If you are a Computer Science or Embedded Systems student and are looking for a final project, you can have a look at the descriptions below. Contact me if you are interested in one of these projects, or if you have your own idea for a project.
The general question is: find an automaton (DFA) for which the accepting language complies with a give sample of words, containing words that must be accepted by the DFA and words that must be rejected. This is a very natural question: the learned automaton describes a set of words, and can be used to predict whether a new string is in the language or not.
However, the problem of finding a minimal DFA consistent with a sample is NP-complete, so the computation time grows quickly with the sample set of strings. There are some existing ideas on how to encode this problem in a Boolean formula, to be solved by SAT solver . The scalability is not great, though.
The goal of this project is to investigate whether better performance can be achieved when the presented data sample has more structure. For example, it may be stored in an observation table, as used in Angluin's L* algorithm. New ideas have to be implemented and experimentally compared to existing SAT encodings.
A possible extension is to investigate whether other automata models, such as non-deterministic automata (NFAs), can be efficiently generated in the same manner.
: Leucker M., Neider D. Learning Minimal Deterministic Automata from Inexperienced Teachers. ISoLA 2012. LNCS, vol 7609. Springer.

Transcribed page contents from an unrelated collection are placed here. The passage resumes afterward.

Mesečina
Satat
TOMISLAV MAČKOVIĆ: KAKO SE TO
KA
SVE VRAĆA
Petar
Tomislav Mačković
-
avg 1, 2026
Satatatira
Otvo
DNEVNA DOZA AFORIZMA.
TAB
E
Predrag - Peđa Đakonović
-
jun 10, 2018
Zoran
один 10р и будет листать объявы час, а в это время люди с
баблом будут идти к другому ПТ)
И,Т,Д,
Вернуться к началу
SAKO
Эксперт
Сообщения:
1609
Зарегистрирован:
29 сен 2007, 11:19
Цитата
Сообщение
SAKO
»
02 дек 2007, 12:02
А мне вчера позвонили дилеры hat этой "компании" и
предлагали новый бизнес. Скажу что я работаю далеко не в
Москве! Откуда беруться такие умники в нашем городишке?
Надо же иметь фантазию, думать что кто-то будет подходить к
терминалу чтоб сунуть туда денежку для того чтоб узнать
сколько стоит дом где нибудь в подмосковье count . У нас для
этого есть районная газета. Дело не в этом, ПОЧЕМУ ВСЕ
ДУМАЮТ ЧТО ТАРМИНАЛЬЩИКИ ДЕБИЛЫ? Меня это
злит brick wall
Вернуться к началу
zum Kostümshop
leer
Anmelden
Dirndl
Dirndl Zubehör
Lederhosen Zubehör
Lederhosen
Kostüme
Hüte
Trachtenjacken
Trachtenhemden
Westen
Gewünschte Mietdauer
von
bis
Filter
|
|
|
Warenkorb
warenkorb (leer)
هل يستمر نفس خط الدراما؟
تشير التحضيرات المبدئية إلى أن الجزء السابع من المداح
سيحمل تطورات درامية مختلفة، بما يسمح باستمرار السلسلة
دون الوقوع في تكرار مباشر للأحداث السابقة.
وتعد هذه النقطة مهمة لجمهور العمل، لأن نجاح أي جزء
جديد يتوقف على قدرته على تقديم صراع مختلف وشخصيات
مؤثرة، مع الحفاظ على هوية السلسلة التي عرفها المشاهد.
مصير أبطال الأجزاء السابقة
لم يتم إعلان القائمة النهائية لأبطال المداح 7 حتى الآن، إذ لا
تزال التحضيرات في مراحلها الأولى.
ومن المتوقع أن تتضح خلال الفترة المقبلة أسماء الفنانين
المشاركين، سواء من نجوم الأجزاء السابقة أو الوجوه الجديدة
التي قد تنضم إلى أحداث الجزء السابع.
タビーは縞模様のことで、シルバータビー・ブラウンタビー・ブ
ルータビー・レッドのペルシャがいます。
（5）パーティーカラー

A common problem in model checking is the explosion of the state space making verification often prohibitively expensive. One technique to partially resolve this problem is partial-order reduction (POR), which was first proposed at the end of the 1980s. Since then, many variants have appeared. Some of these operate on Kripke structures or Labelled Transition Systems and preserve common temporal logics such as LTL or CTL. Others are designed for formalisms such as parity games and try to preserve the winning player.
It turns out however, that correctness proofs for POR are very meticulous, and some even contain mistakes [1,2]. The goal of this project is to apply tools to verify the correctness of these proofs. Several possibilities are tools like Alloy, Coq or Isabelle.
: Thomas Neele, Antti Valmari, Tim A. C. Willemse.
A Detailed Account of The Inconsistent Labelling Problem of Stutter-Preserving Partial-Order Reduction.
Logical Methods in Computer Science, volume 17 (3) pages 8:1-8:27.
: Stephen F. Siegel. What’s Wrong with On-the-Fly Partial Order Reduction. In CAV 2019, volume 11562 of LNCS, pages 478–495, 2019.